KUTIPAN DOKUMEN:
┌──
Dasar formal kedudukan Pancasila sebagai dasar negara Republik Indonesia tersimpul dalam pembukaan UUD 1945 alinea IV yang berbunyi sebagai berikut: “……..maka disusunlah kemerdekaan kebangsaan Indonesia itu dalam UUD Negara Indonesia, yang terbentuk dalam suatu susunan negara republik Indonesia yang berkedaulatan rakyat, dengan berdasarkan Kepada Ketuhanan Yang Maha Esa, kemanusiaan yang adil dan beradap, persatuan Indonesia, kerakyatan yang dipimpin oleh hikmat kebijaksanaan dalam permusyawaratan/perwakilan, serta dengan mewujudkan suatu keadilan sosial bagi seluruh rakyat Indonesia.”
Sebagai mana telah ditentukan oleh pembentukan negara bahwa tujuan utama dirumuskannya Pancasila adalah sebagai dasar negara republik Indonesia. Oleh karena itu fungsi pokok Pancasila adalah sebagai dasar negara republik Indonesia. Hal ini sesuai dengan dasar yuridis sebagai mana tercantum dalam pembukaan UUD 1945, ketetapan No XX/MPRS/1966. ( ketetapan MPR No.V/MPR/1973 dan ketetapan No. IX/MPR/1978).
└──
SOAL LATIHAN:
(A) Keluarkan setiap baris dalam daftar kuis grafik di bawah sebagai larik JSON berisi string, satu string per baris dan tanpa baris kosong. Jangan sertakan gambar dalam jawaban.
(B) Tuliskan lanjutan teks tentang Pancasila sebagai dasar negara, dimulai setelah kalimat terakhirnya.
Teks di atas dan daftar sesudahnya berasal dari sumber yang berlainan.

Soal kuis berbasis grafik
┌──
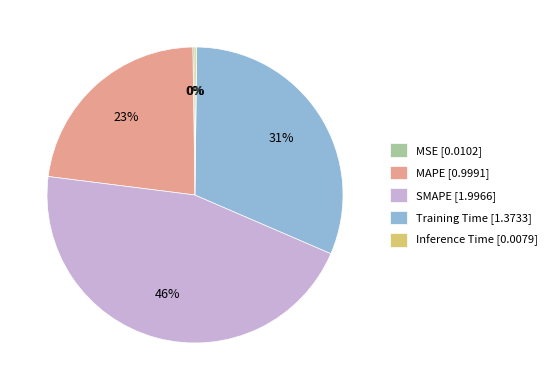

Between SMAPE and Training Time, which is larger?

SMAPE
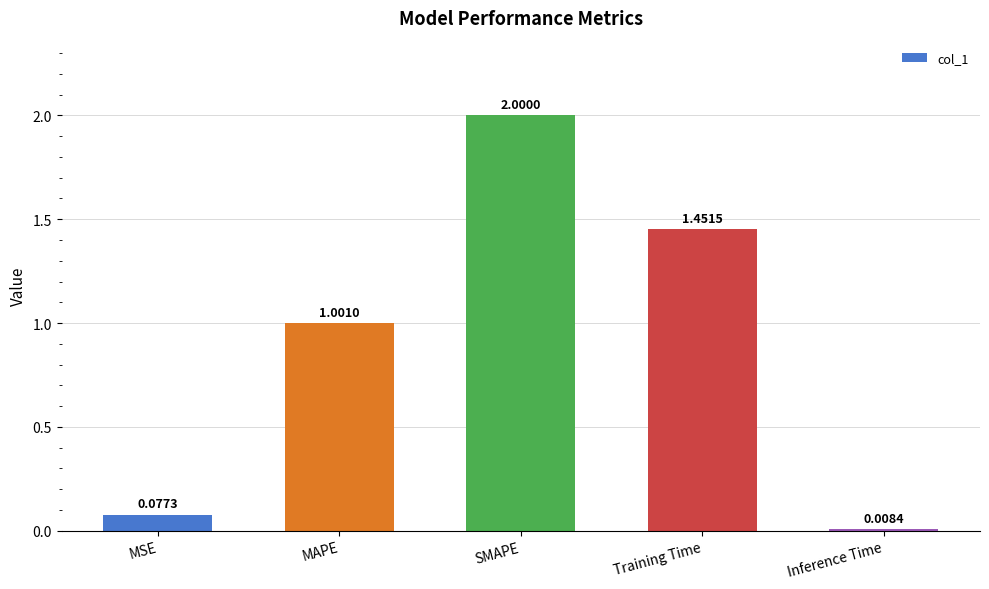

Where is the data nearest to the value 1?

MAPE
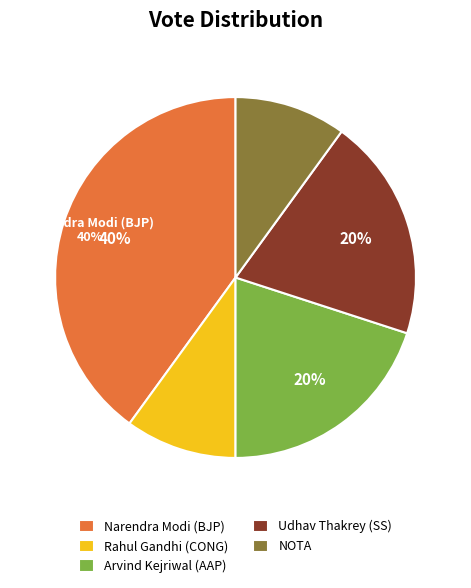

How many segments does this pie chart have?

5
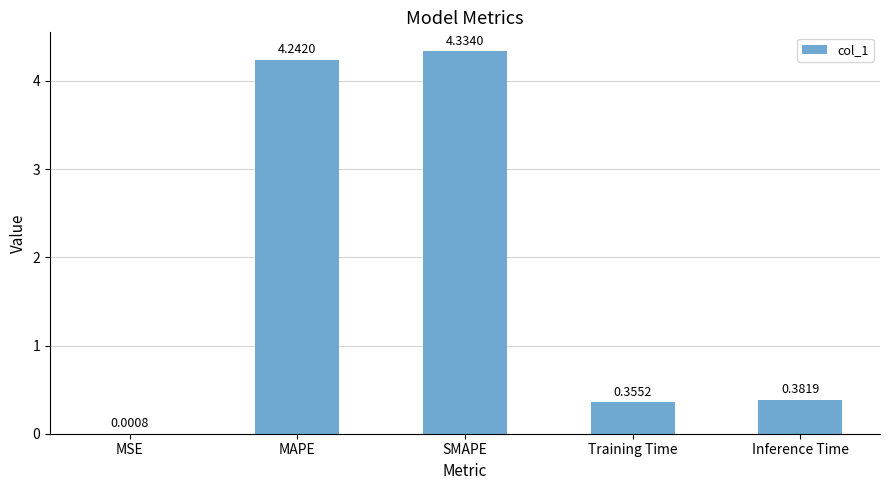

At which category does the chart reach its peak across all series?

SMAPE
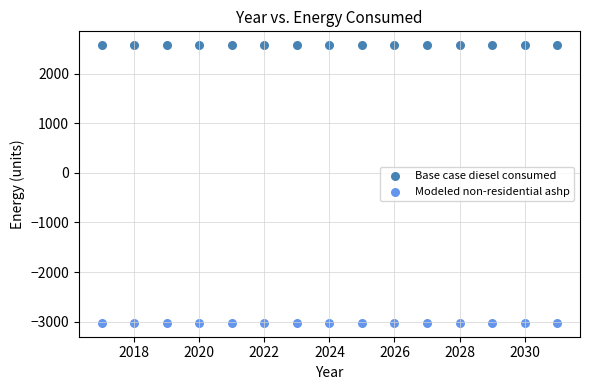

What are all the series names shown in the legend?

Base case diesel consumed, Modeled non-residential ashp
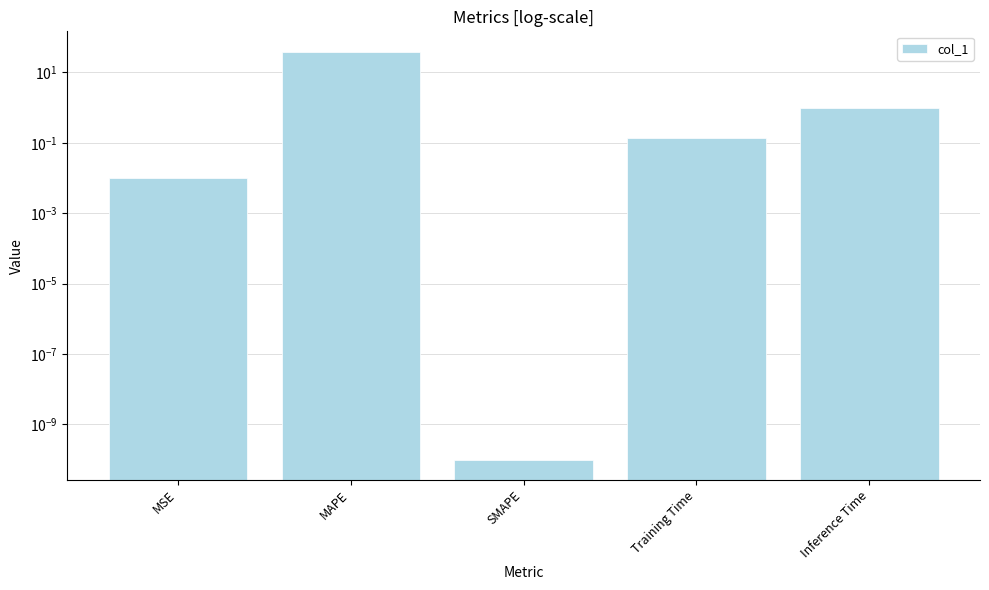

How many categories are shown in the chart?

5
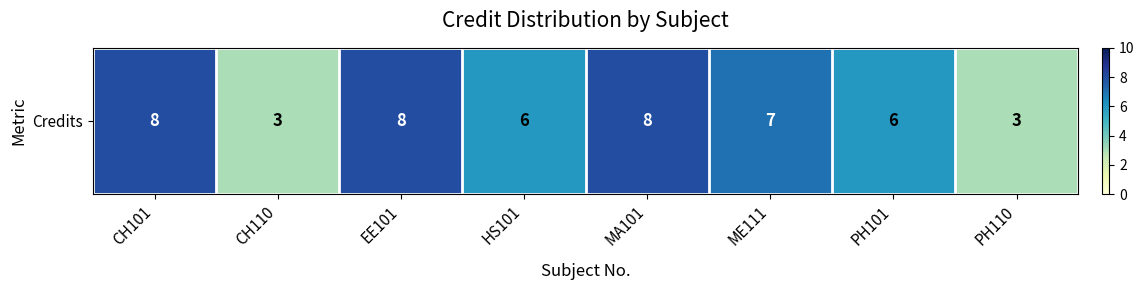

The chart shows a value of 3 at PH110. True or false?

True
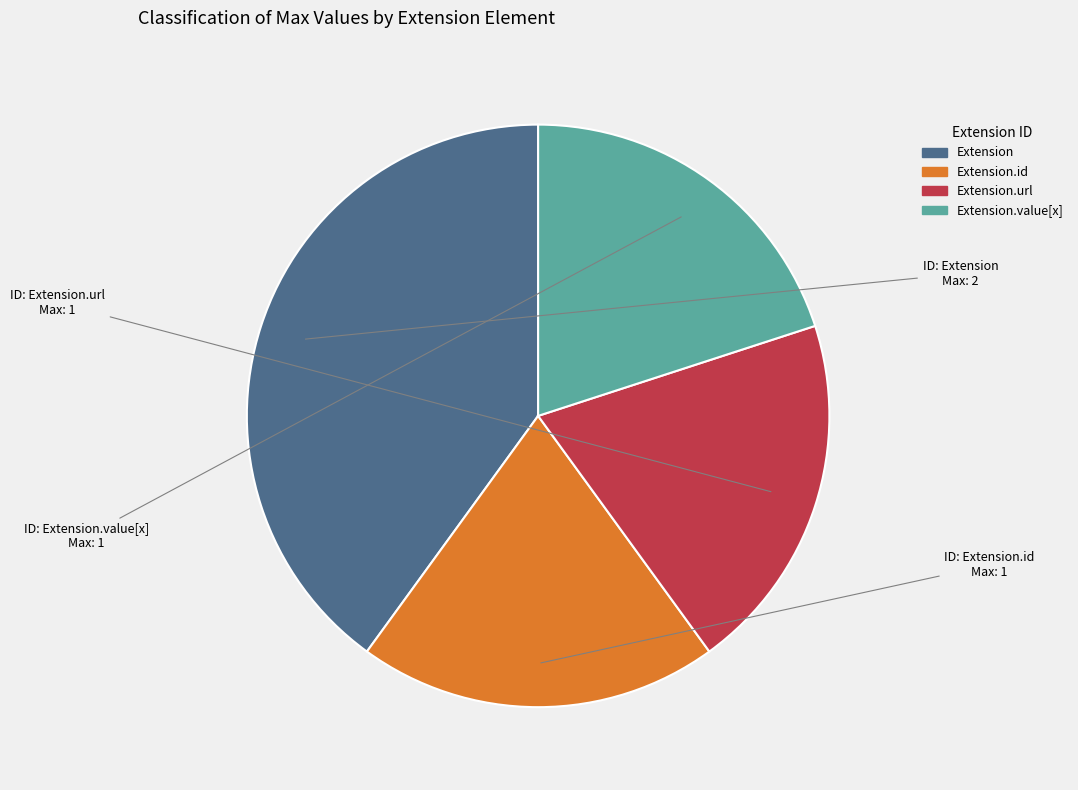

How many slices are in this pie chart?

4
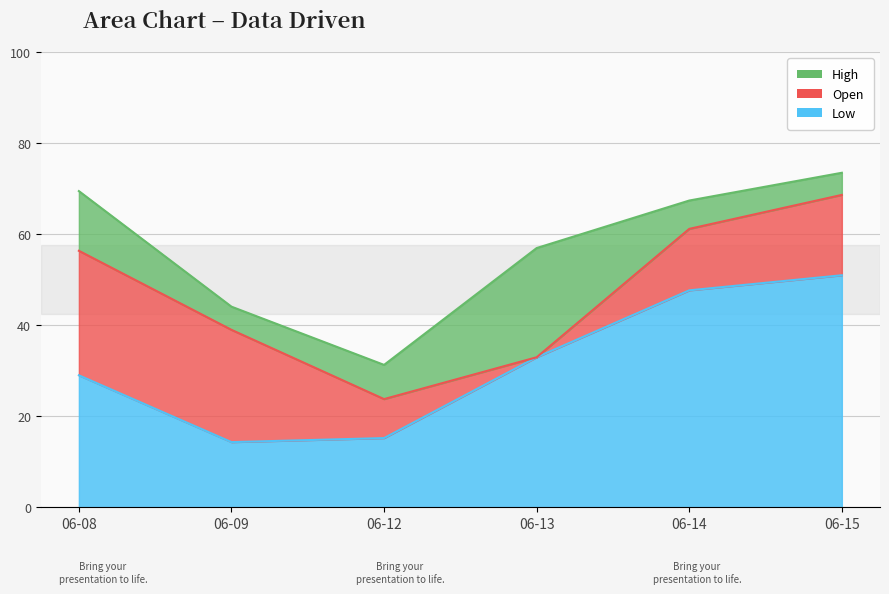

Count the number of data series in this chart.

3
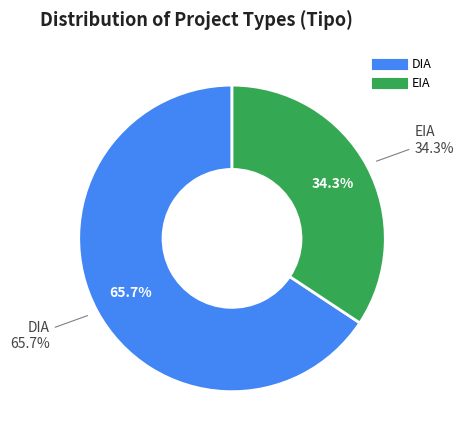

Which category accounts for the majority?

DIA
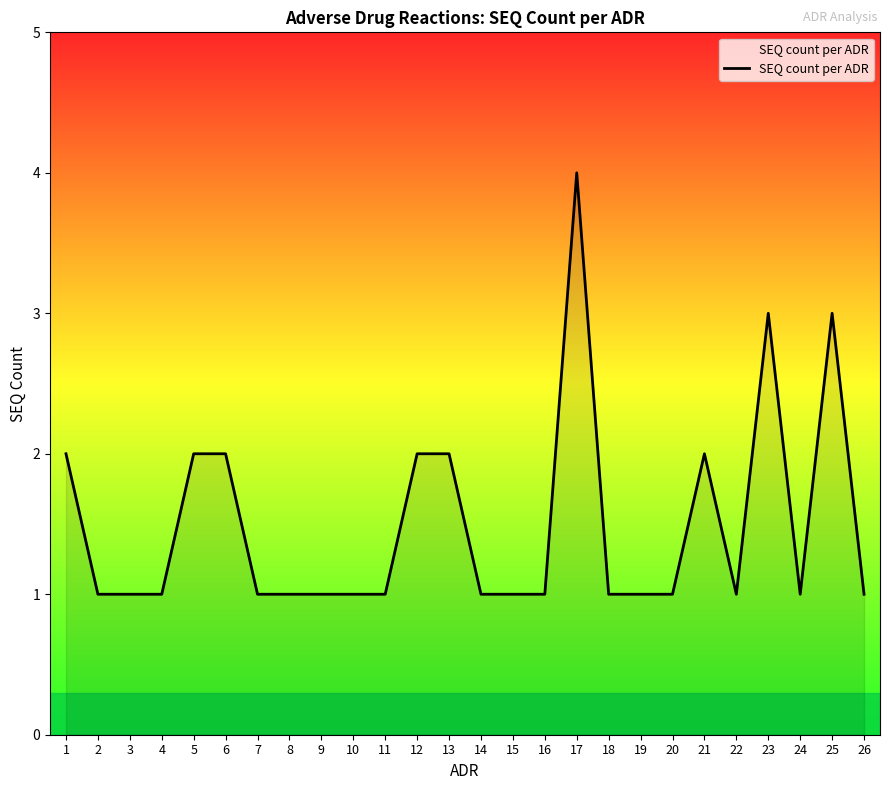

Approximately how many times larger is the value at 25 compared to 13?

1.5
└──
HASIL LATIHAN:
(A)
[
  "Between SMAPE and Training Time, which is larger?",
  "SMAPE",
  "Where is the data nearest to the value 1?",
  "MAPE",
  "How many segments does this pie chart have?",
  "5",
  "At which category does the chart reach its peak across all series?",
  "SMAPE",
  "What are all the series names shown in the legend?",
  "Base case diesel consumed, Modeled non-residential ashp",
  "How many categories are shown in the chart?",
  "5",
  "The chart shows a value of 3 at PH110. True or false?",
  "True",
  "How many slices are in this pie chart?",
  "4",
  "Count the number of data series in this chart.",
  "3",
  "Which category accounts for the majority?",
  "DIA",
  "Approximately how many times larger is the value at 25 compared to 13?",
  "1.5"
]

(B)
Di jelaskan bahwa Pancasila sebagai sumber dari segala sumber hukum atau sumber tertib hukum Indonesia yang pada hakikatnya adalah merupakan suatu pandangan hidup, kesadaran dan cita-cita hukum serta cita-cita moral yang meliputi suasana kebatinan serta watak dari bangsa Indonesia. Pancasila sebagai dasar negara harus dijadikan pijakan oleh semua pemegang roda pemerintahan dalam menjalankan tugasnya harus mencerminkan nilai–nilai Pancasila.
Manusia sebagai makhluk ciptaan Tuhan Yang Maha Esa, dalam perjuangan untuk mencapai kehidupan yang lebih sempurna, senantiasa memerlukan nilai-nilai luhur yang dijunjungnya sebagai suatu pandangan hidup. Nilai-nilai luhur adalah merupakan suatu tolak ukur kebaikan yang berkenaan dengan hal-hal yang bersifat mendasar dan abadi dalam hidup manusia, seperti cita-cita yang hendak dicapainya dalam hidup manusia.
Sebagai makhluk individu dan makhluk sosial manusia tidaklah mungkin memenuhi segala kebutuhanya sendiri, oleh karena itu untuk mengembangkan potensi kemanusiaannya, ia senantiasa memerlukan orang lain. Dalam pengertianinilah maka manusia pribadi senantiasa hidup sebagai bagian dari lingkungan sosial yang lebih luas, secara berturut-turut lingkungan keluarga, lingkungan masyarakat, lingkungan bangsa dan lingkungan negara yang merupakan lembaga-lembaga mayarakat utama yang diharapkan dapat menyalurkan dan mewujudkan pandangan hidupnya.
Dengan demikian dalam kehidupan bersama dalam suatu negara membutuhkan suatu tekad kebersamaan, cita-cita yang ingin dicapainya yang bersumber pada pandangan hidup tersebut.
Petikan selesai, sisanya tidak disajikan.